Un ejercicio común en la formación actoral para desarrollar mayor seguridad es hablar frente a un espejo e identificar debilidades y fortalezas. Suena fácil, pero hacerlo es muy incómodo. Queda en evidencia la falta de autoconfianza y autoconocimiento. Lo mismo ocurre cuando analizamos nuestros pensamientos.
Al parecer, podemos cuidar nuestras conversaciones con otros o con Dios, pero despreciar nuestros diálogos internos. Pensar es un acto creativo involuntario que realizamos a diario, similar al respirar y con el mismo impacto vital en nuestras emociones y acciones.
¿Qué piensas de ti? Aunque sea incómodo contestar la pregunta, no podemos tomar esto a la ligera. «A dónde va la mente, el hombre la sigue», dice la reconocida maestra bíblica, Joyce Meyer. Necesitamos apagar el botón de automático y determinar lo que pensamos de nosotros mismos teniendo claridad acerca de quiénes somos y cuál es nuestra posición como hijos de Dios.
Basarnos en lo que hacemos mal para autocriticarnos o condenarnos nos deja en el mismo lugar de pecado y muerte que nos hace odiarnos. Así opera el autosabotaje mental que impide que el plan de Dios se para nuestra vida se realice.
En cambio ir a la cruz, donde Jesús murió por nosotros y nos entregó perdón, amor y compasión, aún sabiendo que fallaríamos, es ver todo diferente. Defectos, errores, e incluso consecuencias de decisiones equivocadas que hemos tomado, que parecen irreversibles y atentan contra nuestra autoestima, pierden terreno.
Es común alejarnos de la verdad respecto a nuestra identidad. En el intento natural de adaptarnos a nuestro entorno nos comparamos. Olvidamos que somos diseños exclusivos —aun con errores— y que dependemos de Dios para llegar a la única perfección que deberíamos buscar: ser como Jesús.
Dios decidió crearnos con amor, tal como dice Génesis 1: 27: «Así que Dios creó a los seres humanos a su propia imagen.
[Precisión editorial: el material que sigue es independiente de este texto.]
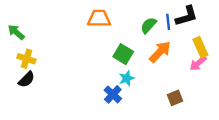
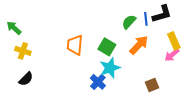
orange trapezoid: (99, 18) -> (75, 45), moved, turned -85
cyan star: (127, 78) -> (110, 68), size x1.5
black semicircle: (26, 79) -> (26, 79), moved

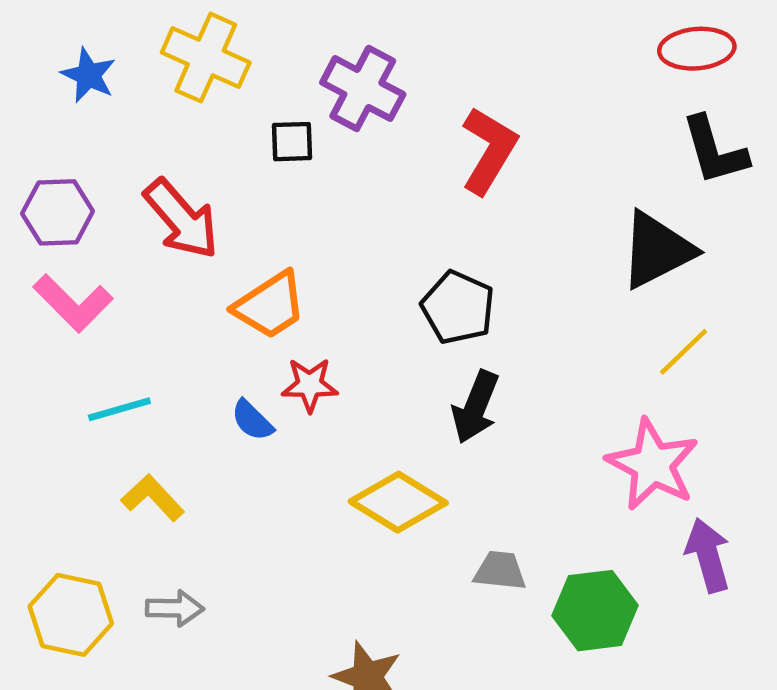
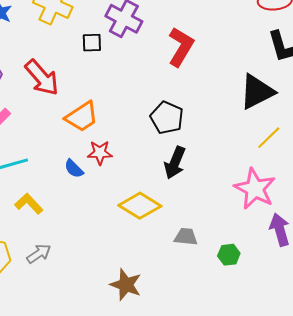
gray arrow: (175, 608) -> (39, 254), turned -35
green hexagon: (595, 611) -> (229, 255), size x0.6

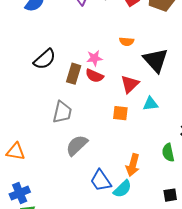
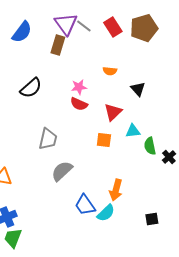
black triangle: (156, 60) -> (138, 89), size x0.6
brown rectangle: (74, 74) -> (58, 45), moved
green semicircle: (168, 153) -> (150, 146), moved

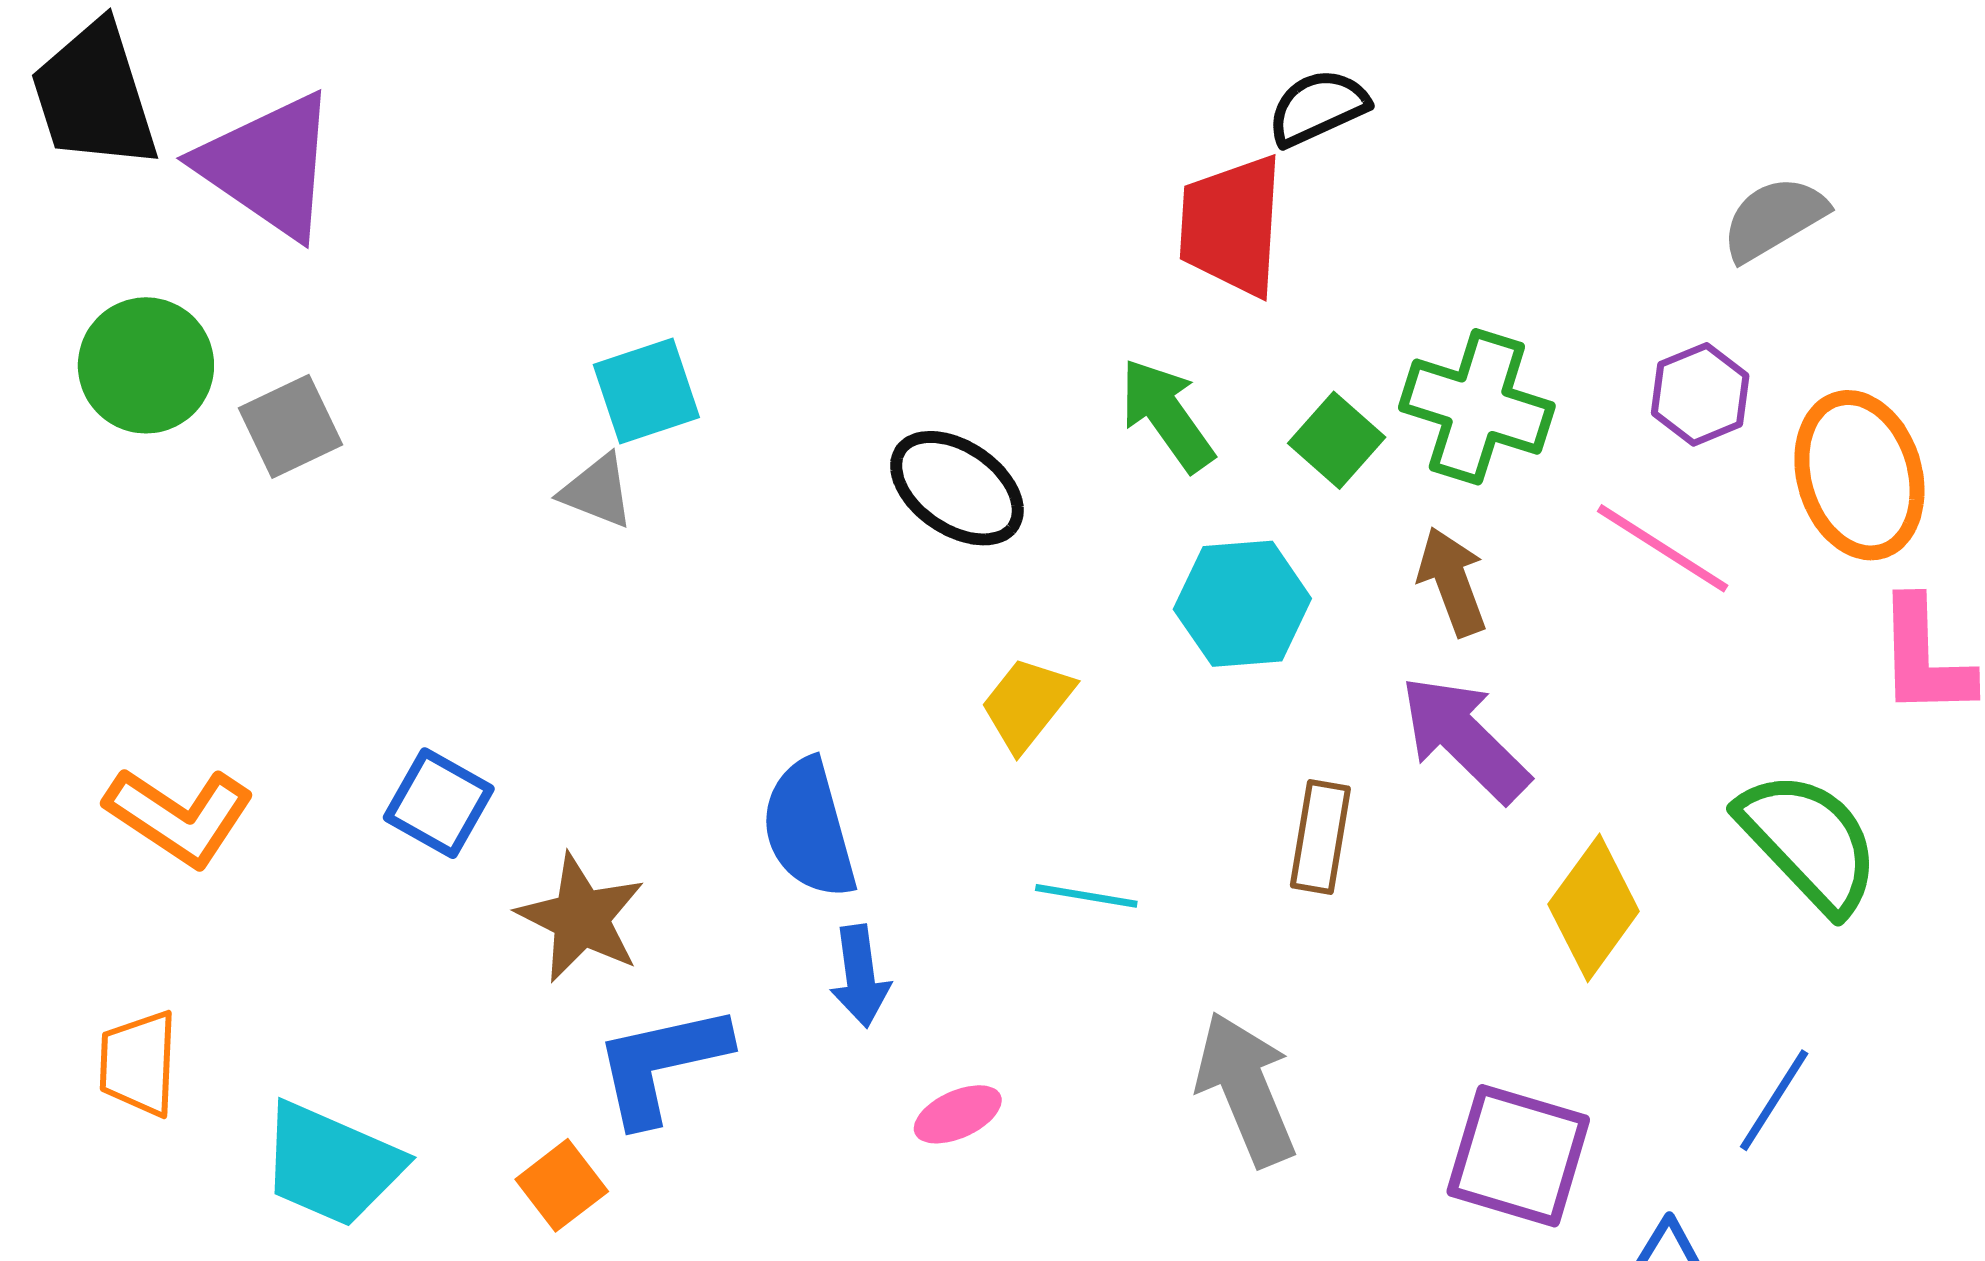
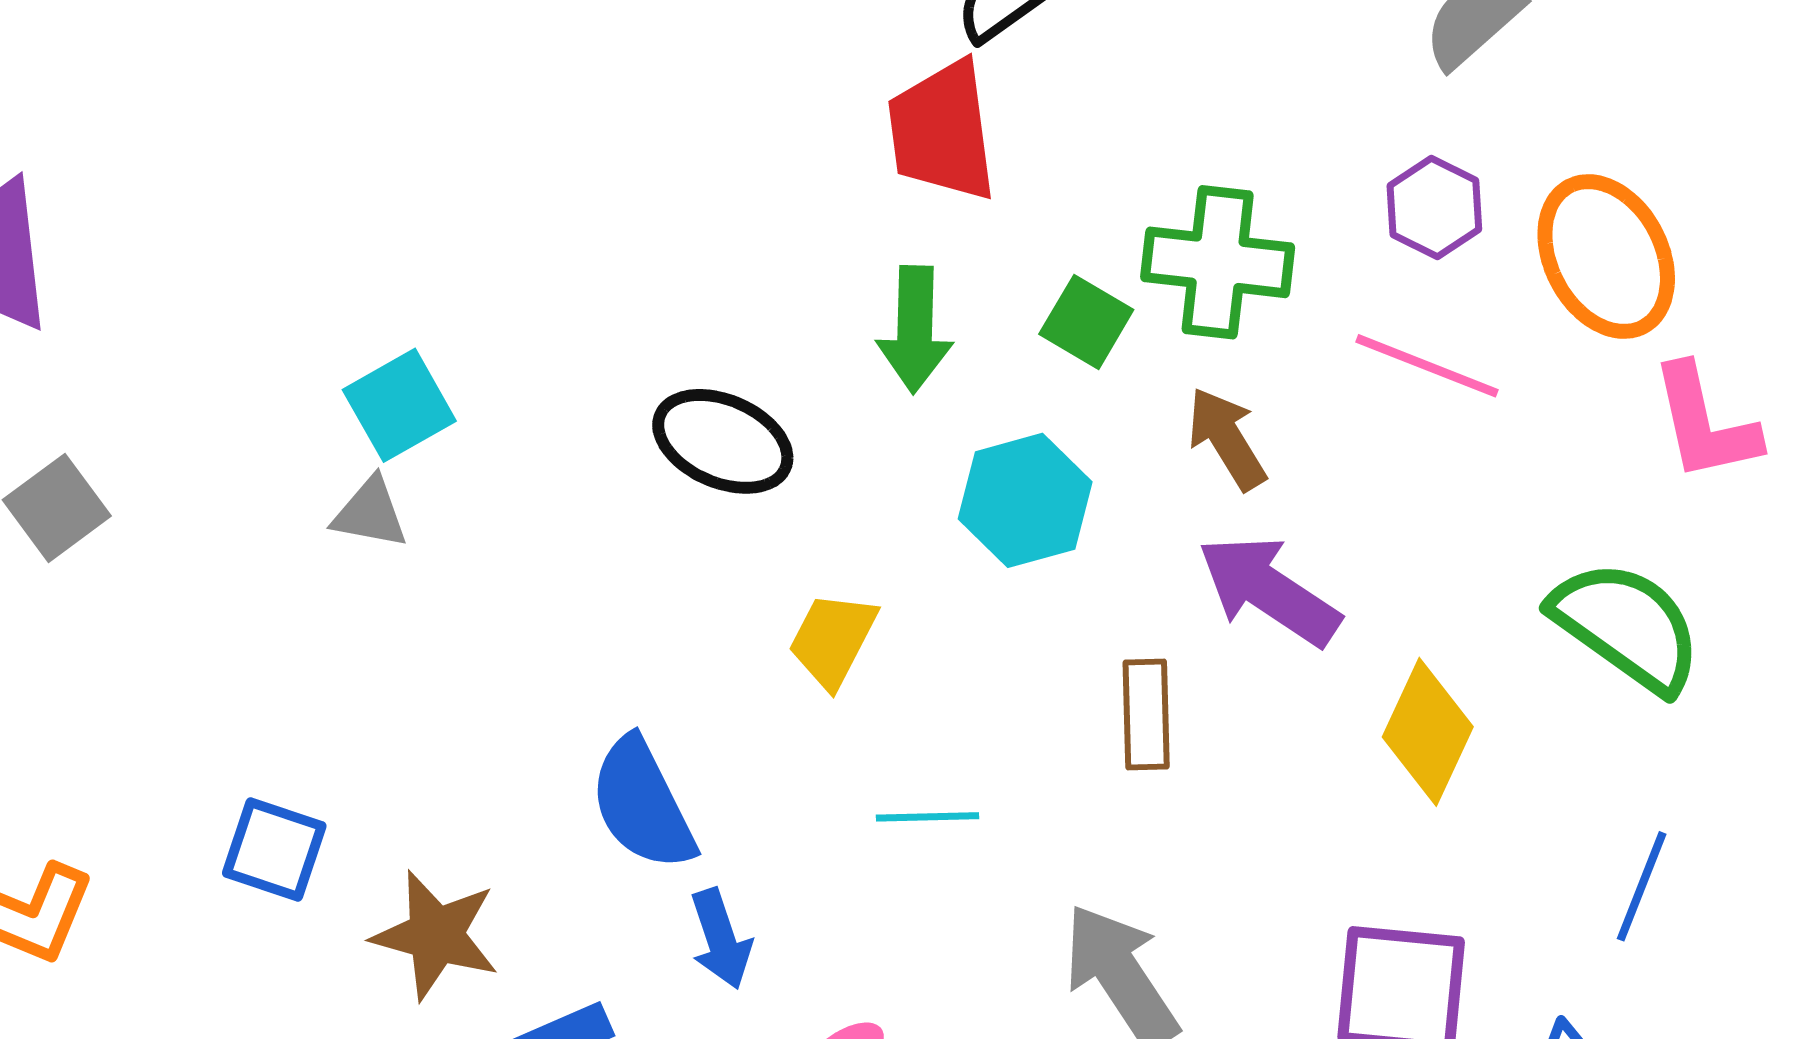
green arrow: (1167, 415) -> (915, 329), turned -132

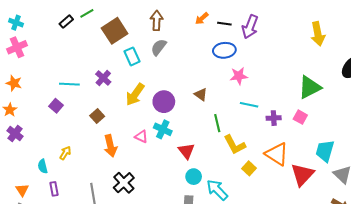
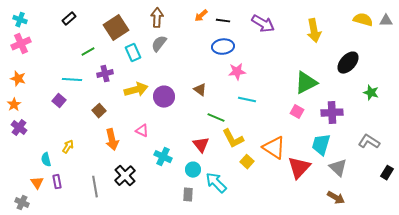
green line: (87, 13) -> (88, 52), moved
purple arrow: (250, 27) -> (263, 24), moved, turned -80
purple cross: (103, 78) -> (105, 74), turned 35
yellow arrow: (135, 94) -> (136, 90), turned -140
purple cross: (274, 118) -> (332, 113), moved, size x1.5
green line: (217, 123) -> (216, 118), turned -54
cyan cross: (163, 129) -> (163, 157), moved
red triangle: (186, 151) -> (201, 145), moved
orange triangle: (22, 190) -> (37, 183), moved

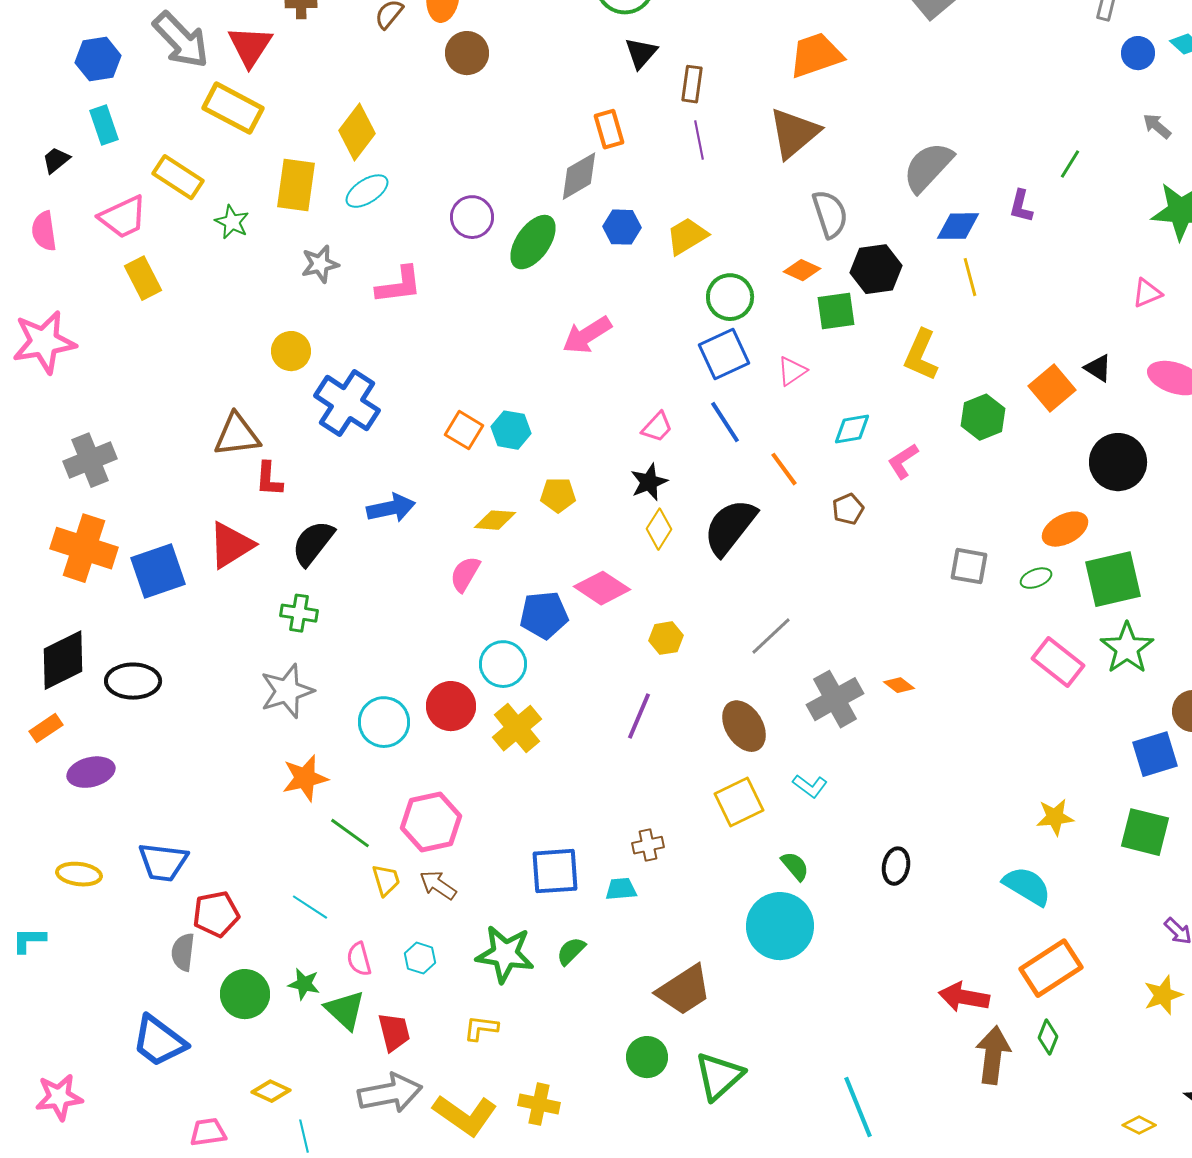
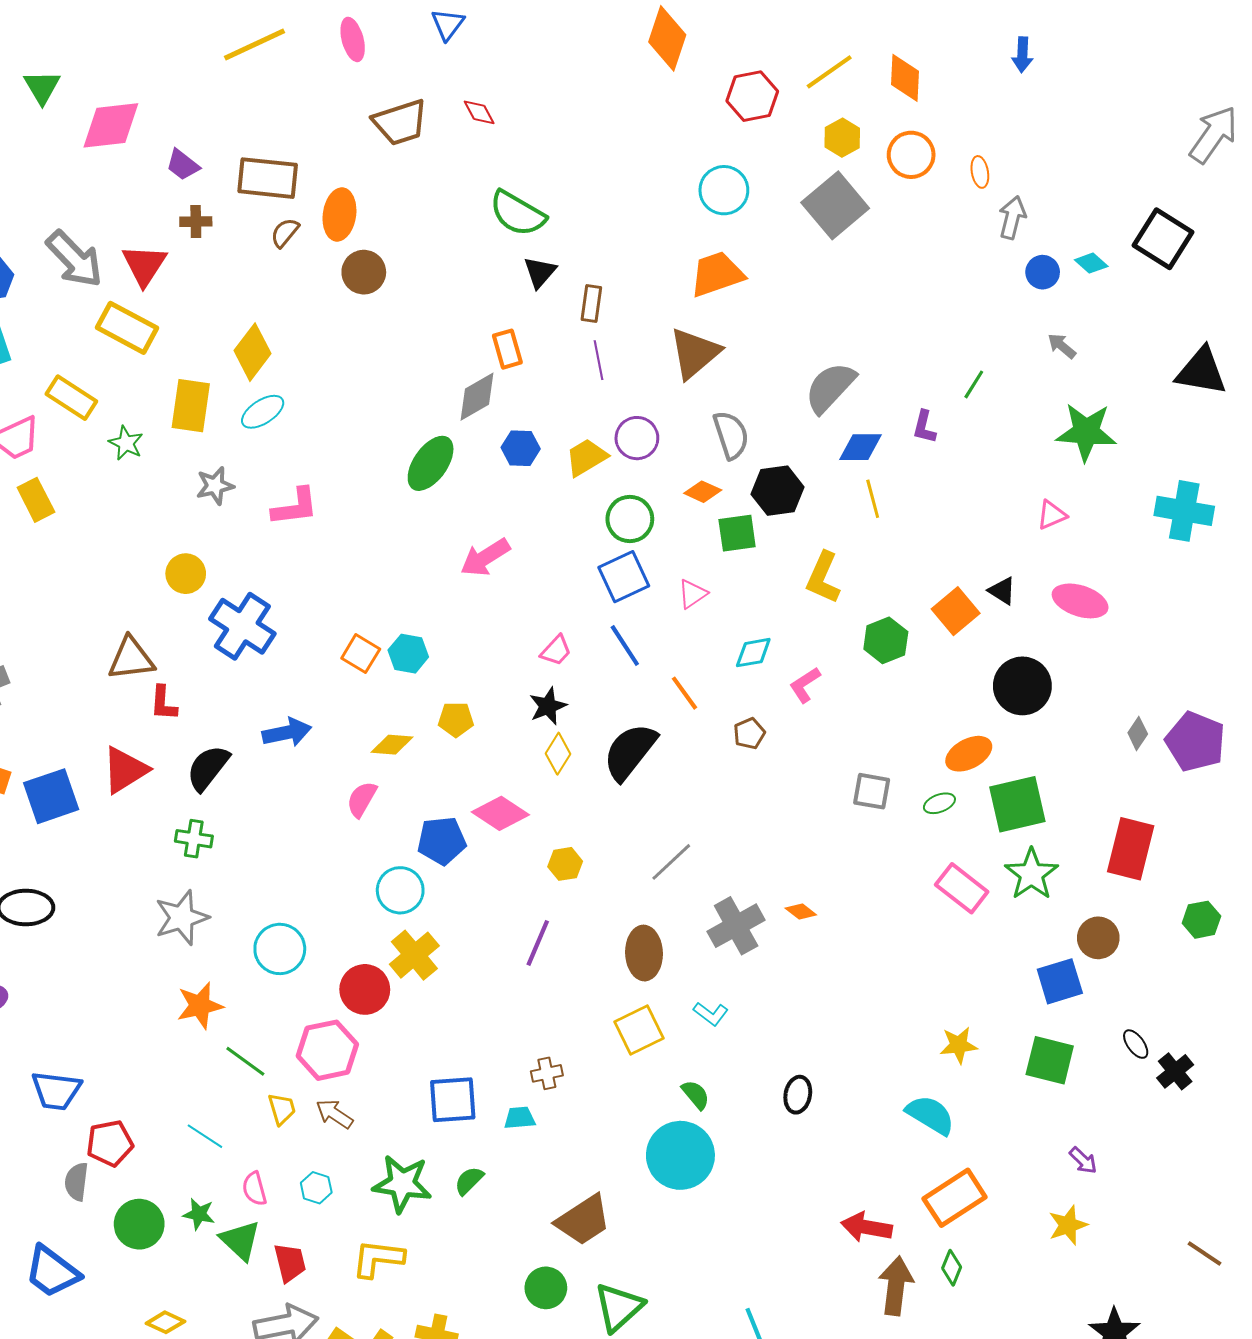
purple circle: (472, 217) -> (637, 438), moved
red circle: (451, 706) -> (365, 989), moved
brown ellipse: (744, 726) -> (644, 953), turned 30
yellow L-shape: (481, 1028) -> (378, 1259), size x1.5

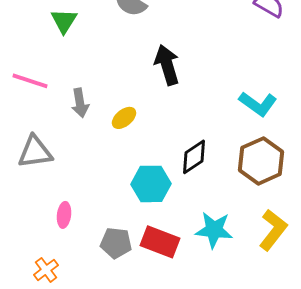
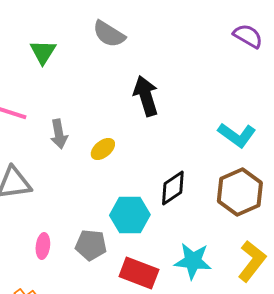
gray pentagon: (116, 243) -> (91, 245), moved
A imagen de Dios los creó; hombre y mujer los creó». Esa es la base sobre la cual debe sostenerse la autoimagen que tenemos y las palabras con las que dialogamos internamente.
Saber que el Creador del cielo, los animales, la luz… ¡todo!, nos hizo semejantes a él, es suficiente para que nos amemos y respetemos. Todo lo que impide que tengamos una buena relación con quienes somos es lo mismo que se interpone entre Dios y nosotros. Porque a su imagen hemos sido hechos y con su sangre fuimos perdonados.
El perdón como prioridad es la manera de llevar una buena relación con nosotros mismos, nos permite recordar el lugar en donde debemos estar y quiénes somos, gracias a que Jesús pagó para darnos la perspectiva correcta.
Conocer y creer lo que Dios dice de nosotros, mejorará la conversación interna, porque, como lo dijo Jesús al centurión en Mateo 8:13 «―¡Ve! Todo se hará tal como creíste».
Pararse frente al espejo no es un problema cuando reconocemos nuestras debilidades y tenemos en Jesús nuestra mayor fortaleza. Ya no reflejamos lo que somos, ahora reflejamos a Cristo y nuestro amor propio proviene de él.